§ SOURCE DOCUMENT:
+--

Poetry seems a calling for Cochrane, a way of life: ‘To trick himself into facility; this is the writer’s daily task. To ambush himself; to trick or trip himself into … a state of lucid volubility …’ This is the whole of ‘RedEdit#8’. There are twenty-seven RedEdits interspersed throughout RedEdits, the repeated word like a chorus of frogs. At least twenty are quotes from other writers, mostly famous foreigners: they counterpoint the musical composition of the book. ‘RedEdit#12’ – ‘The principal characteristic of our existence is suspense’ (Saul Bellow) – is precisely positioned between ‘Heroics’ and ‘Insomnia’, between lines such as ‘From there and then to here and now – / how many bridges burned?’ and ‘My days are too eventful, demand too much of me, and thus I devote my nights to the scowling micromanagement of nothings.’
The poet expresses himself in fragments interleaved with other writers’ fragments, eschewing the larger picture, the novelistic. He laments (in ‘Service’): ‘I never quite took as a novelist, no. And what I do in the recuperative quiet of my failure is write poems.’ In ‘Cameos’ he re-edits other writers’/artists’ personas and visions into a tiny novelistic world of two pages’ length, in which Donald Barthelme, André Derain, Malcolm Lowry, Anne Carson etcetera strut in a cameo of the poet’s inner/imaginative/dream (take your pick) world.
The poet’s disenchantment is real: ‘In the absence of God, we don’t know what we are’ (from ‘Lividity’). Sometimes he is nostalgic for the beliefs of his Catholic upbringing, or the solace of alcohol, as we learn in ‘Some thoughts coaxed out of me by Kirsten McDougall’: ‘My history of addiction to alcohol (my very own ‘backstory’) is a gift that just keeps giving.’ Disenchantment rises to a bleak empathy in ‘South of salvation’, a longish ballad-like paean to a junkie known long ago:
While the blue gas burns
and the window’s four black panes
weep or bleed or inkily defrost,
he tinkers and taps,
tinkers and taps.

+--

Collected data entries
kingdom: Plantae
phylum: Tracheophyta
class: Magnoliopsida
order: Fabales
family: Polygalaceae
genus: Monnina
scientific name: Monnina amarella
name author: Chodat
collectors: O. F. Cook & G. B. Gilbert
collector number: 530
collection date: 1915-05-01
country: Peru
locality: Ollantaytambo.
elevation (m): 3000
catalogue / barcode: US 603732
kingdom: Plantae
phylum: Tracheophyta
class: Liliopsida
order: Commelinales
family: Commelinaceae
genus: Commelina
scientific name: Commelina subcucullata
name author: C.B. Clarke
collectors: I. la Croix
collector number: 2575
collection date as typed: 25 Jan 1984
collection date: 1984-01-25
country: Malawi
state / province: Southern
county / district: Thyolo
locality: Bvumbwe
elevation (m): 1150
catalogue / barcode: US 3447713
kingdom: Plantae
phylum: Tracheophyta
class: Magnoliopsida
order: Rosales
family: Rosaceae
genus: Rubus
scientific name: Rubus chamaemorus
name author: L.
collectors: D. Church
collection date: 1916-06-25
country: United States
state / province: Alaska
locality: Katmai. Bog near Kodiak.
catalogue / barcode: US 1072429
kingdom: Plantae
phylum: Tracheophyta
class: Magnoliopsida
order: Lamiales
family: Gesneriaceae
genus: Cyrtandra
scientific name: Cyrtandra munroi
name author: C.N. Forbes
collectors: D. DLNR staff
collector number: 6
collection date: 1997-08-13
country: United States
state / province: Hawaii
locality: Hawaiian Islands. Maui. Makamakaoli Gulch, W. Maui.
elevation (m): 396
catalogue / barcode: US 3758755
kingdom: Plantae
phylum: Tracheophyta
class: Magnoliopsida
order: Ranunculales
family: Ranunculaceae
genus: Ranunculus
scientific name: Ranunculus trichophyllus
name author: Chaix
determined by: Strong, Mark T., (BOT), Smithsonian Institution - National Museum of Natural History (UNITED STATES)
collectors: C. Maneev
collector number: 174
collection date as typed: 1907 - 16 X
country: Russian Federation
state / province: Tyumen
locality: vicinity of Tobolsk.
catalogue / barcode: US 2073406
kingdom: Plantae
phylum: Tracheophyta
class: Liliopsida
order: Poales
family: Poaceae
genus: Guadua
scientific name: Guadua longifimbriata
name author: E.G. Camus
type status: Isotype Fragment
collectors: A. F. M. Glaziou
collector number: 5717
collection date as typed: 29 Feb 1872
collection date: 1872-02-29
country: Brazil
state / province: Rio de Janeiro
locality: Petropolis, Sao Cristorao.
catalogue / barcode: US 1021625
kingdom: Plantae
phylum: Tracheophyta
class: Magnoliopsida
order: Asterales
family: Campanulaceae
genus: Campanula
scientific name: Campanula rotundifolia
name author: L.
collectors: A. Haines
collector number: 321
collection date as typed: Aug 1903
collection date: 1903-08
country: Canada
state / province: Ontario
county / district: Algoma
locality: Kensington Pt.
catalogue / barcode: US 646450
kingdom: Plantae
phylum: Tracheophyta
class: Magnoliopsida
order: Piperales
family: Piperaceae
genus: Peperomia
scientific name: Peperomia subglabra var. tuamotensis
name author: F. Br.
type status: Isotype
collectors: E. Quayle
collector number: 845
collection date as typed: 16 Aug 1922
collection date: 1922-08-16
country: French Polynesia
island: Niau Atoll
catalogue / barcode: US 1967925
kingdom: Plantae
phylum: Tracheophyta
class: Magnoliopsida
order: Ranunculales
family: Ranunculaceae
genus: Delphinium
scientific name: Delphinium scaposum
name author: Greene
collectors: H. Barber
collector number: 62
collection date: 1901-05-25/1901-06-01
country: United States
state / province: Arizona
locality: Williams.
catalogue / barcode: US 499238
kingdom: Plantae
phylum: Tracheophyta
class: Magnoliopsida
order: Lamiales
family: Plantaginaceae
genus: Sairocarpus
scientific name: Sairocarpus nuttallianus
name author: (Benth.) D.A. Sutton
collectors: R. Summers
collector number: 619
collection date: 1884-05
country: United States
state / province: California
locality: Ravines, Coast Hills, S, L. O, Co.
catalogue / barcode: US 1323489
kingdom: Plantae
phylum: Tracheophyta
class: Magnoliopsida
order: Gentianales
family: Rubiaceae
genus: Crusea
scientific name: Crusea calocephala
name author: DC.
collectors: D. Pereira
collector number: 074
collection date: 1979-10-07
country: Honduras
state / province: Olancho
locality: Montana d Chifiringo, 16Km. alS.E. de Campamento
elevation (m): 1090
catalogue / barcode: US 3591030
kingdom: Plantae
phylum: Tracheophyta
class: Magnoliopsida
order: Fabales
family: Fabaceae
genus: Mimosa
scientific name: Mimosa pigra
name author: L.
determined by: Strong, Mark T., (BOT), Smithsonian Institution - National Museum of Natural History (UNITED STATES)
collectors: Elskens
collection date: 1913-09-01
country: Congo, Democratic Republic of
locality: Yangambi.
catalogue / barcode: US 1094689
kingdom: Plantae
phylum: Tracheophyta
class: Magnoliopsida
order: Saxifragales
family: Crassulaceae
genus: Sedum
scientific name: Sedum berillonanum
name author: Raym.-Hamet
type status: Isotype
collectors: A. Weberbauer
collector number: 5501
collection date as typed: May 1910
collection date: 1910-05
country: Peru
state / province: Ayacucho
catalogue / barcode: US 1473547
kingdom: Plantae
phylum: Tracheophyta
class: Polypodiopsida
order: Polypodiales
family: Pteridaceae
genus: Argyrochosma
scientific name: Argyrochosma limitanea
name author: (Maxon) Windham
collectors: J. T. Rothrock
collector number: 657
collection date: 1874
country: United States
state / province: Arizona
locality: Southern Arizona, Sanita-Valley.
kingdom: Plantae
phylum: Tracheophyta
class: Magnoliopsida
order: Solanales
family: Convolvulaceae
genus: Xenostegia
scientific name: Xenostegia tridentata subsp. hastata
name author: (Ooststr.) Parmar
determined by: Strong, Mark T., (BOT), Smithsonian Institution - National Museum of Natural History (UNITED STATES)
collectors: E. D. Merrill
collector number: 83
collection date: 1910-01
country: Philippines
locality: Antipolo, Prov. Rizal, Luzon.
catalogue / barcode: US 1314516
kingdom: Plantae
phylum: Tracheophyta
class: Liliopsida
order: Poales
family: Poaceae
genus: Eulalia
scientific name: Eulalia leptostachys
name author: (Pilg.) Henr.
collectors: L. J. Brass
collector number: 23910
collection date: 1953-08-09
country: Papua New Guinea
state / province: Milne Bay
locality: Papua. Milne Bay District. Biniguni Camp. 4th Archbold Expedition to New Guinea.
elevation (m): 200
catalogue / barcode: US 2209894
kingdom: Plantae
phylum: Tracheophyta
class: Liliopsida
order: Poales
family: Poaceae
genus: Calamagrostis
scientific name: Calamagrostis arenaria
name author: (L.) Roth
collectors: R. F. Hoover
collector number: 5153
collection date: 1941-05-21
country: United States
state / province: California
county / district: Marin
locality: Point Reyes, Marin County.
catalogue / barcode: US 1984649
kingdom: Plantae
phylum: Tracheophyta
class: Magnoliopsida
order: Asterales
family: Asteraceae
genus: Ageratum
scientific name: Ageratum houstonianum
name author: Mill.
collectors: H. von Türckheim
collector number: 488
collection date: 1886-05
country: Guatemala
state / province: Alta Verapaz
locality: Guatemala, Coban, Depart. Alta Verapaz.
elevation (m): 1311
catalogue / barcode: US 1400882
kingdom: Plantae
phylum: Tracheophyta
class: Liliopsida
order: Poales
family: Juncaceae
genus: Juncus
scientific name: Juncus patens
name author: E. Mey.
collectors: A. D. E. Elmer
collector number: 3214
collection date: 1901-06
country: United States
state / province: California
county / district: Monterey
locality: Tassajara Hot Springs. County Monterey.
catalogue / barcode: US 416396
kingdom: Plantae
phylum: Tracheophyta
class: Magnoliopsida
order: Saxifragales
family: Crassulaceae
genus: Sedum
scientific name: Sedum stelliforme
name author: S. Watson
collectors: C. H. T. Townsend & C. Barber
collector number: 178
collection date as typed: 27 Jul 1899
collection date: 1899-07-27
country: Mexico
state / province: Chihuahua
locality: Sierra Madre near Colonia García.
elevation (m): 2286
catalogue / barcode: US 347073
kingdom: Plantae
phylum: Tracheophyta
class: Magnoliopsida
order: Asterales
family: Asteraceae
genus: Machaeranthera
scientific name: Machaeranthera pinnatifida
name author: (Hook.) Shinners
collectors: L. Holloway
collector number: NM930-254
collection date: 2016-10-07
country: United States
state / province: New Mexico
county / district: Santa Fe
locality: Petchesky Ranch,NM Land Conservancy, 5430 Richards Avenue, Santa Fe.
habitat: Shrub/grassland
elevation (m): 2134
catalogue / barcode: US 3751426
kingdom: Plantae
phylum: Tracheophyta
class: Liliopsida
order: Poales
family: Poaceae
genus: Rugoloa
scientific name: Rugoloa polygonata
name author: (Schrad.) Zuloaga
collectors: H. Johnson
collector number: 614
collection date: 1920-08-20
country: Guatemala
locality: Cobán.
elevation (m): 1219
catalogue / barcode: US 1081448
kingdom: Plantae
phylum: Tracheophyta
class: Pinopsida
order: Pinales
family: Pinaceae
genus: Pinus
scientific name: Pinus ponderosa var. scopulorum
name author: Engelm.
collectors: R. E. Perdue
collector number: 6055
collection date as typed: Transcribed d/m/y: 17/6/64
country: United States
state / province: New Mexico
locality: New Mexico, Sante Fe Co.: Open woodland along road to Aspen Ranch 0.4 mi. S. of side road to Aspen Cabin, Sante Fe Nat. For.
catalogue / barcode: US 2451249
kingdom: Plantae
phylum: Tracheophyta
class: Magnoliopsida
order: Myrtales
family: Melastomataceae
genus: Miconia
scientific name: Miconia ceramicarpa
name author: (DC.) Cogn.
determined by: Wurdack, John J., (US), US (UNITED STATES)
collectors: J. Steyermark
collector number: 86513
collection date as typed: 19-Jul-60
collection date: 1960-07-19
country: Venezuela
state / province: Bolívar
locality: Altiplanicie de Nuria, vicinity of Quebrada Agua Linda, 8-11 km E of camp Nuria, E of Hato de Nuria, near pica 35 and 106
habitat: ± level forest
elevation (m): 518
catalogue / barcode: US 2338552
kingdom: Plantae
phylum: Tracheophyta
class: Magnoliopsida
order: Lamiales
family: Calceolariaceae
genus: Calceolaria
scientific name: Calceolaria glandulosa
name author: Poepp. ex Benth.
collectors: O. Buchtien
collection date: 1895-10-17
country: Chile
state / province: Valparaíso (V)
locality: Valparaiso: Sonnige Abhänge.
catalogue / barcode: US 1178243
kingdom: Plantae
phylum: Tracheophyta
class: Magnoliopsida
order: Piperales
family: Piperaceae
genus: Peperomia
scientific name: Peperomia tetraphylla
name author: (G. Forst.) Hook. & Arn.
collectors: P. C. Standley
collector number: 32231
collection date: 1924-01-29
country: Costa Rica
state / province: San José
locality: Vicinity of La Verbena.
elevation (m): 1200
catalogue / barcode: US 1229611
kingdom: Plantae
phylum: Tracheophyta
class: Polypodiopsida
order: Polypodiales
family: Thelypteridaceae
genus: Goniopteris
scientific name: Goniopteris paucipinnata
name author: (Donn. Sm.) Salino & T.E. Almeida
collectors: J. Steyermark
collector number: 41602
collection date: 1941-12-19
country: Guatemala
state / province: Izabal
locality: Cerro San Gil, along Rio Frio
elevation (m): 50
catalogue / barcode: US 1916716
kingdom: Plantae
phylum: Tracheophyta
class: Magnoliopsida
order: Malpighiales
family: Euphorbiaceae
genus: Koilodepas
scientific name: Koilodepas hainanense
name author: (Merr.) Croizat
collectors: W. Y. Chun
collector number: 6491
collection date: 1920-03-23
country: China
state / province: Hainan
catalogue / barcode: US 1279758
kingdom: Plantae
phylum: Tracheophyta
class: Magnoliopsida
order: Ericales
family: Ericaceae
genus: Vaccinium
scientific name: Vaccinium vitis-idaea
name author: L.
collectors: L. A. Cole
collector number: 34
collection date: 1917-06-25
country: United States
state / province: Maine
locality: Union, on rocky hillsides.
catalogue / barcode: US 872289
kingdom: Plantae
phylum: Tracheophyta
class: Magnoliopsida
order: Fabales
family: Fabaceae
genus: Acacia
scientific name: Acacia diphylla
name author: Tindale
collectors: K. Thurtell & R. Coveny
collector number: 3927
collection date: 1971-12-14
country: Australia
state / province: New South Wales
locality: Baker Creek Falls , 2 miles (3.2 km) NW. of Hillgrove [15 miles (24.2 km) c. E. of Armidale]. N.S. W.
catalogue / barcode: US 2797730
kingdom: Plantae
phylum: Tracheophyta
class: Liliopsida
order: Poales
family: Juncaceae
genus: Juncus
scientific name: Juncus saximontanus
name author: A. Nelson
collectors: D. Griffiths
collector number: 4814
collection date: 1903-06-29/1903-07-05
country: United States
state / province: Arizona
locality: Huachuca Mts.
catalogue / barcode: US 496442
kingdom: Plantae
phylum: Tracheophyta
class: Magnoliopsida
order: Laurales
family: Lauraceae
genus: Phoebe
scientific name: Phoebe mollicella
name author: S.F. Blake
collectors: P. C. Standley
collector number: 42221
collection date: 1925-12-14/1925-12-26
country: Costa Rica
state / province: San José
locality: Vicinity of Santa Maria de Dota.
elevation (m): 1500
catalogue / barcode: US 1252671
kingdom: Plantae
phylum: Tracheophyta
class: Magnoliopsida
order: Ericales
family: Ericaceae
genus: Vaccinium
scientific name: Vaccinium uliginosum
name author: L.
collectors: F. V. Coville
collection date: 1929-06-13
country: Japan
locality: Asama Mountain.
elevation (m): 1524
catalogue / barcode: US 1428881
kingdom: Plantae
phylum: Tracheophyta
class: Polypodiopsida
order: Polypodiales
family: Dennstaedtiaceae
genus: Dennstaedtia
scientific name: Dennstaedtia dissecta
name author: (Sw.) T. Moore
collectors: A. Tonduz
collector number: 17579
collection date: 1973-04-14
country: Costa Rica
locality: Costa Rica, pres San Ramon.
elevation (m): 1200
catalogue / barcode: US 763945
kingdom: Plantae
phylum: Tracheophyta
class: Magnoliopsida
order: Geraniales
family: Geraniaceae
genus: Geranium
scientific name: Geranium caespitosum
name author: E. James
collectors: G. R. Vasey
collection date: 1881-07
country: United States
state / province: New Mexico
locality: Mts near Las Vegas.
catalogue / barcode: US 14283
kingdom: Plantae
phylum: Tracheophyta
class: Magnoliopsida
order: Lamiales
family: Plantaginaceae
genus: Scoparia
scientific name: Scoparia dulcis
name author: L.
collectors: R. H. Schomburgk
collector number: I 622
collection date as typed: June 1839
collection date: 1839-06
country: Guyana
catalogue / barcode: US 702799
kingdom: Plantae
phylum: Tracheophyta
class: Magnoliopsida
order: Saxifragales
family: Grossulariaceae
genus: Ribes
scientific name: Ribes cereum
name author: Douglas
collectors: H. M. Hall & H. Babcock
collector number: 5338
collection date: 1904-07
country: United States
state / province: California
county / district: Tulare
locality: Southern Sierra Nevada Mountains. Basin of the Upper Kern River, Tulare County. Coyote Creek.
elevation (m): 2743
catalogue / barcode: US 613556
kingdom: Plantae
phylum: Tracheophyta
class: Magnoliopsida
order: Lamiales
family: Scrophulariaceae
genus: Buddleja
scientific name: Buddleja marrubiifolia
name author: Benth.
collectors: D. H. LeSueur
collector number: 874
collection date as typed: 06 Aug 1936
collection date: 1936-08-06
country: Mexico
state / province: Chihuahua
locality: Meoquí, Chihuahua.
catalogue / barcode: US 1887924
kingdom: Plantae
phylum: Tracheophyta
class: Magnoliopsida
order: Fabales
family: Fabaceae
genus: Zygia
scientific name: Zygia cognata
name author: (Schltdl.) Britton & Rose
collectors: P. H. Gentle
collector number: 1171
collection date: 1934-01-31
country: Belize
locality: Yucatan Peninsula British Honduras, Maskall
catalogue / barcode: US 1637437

+--

§ WHAT TO DO:
• A. Answer these questions about the review of Cochrane's RedEdits:
(i) How many RedEdits are interspersed throughout the book?
(ii) Which poem contains the line "In the absence of God, we don't know what we are"?
(iii) In which poem does the poet lament that he "never quite took as a novelist"?
• B. Resume the review of Cochrane's RedEdits after its last line, "tinkers and taps."

§ TASK-BY-TASK OUTPUTS:
• A.
(i) Twenty-seven.
(ii) 'Lividity'.
(iii) 'Service'.

• B.
[…]
he sees a brief, felicitous montage:
Cutlass. Molten lava. Elephant.
Given Cochrane’s attention to the plain facts of the world, it is not surprising that Basho turns up in ‘Bashō redux’ as one of his alter egos on a visit to Blackwater (a slightly skew-whiff place suggestive of the West Coast town of Blackball) to stay a few days in the Grand Hotel, which ‘has had no guests in years’: ‘Bashō ascends to the first floor. / In a room facing the street, / the light of an eternal afternoon, / the light in an Edward Hopper painting’. Details are stated portentously, the mood of the poem deliberately uncertain.
In ‘Oriental sketches’, haiku-like verses are preceded by epigraphs, purporting to be by classic poets like Basho, Li Po and Tu Fu. The epigraphs’ references to plastic, neon and jukebox are either extreme translations or parodies. Are the sages being gently mocked, or absorbed? There is the odd jolt of clarity:
A chlorinated twilight by Magritte. Li Po
The magpies living in the Norfolk pine
Don’t envy me my mug of tea,
My two or three malt biscuits.
The most matter-of-fact lines in RedEdits can echo with extra feeling and meaning. Take the last stanza in the book (from ‘A mild case of the dingbats’), in which some of the echoes are arguably of the catchphrase ‘bee in the bonnet’ and the concept ‘be’:
What sounds like a bee in the cistern.
A big fat bumblebee.
But there is no bee in the cistern.
RedEdits is not the ragbag commonplace book that it initially appears to be. It is the carefully honed work of a poet who is not exercising his ego but seeing through himself.
DENIS HAROLD is a reviewer who lives near Dunedin.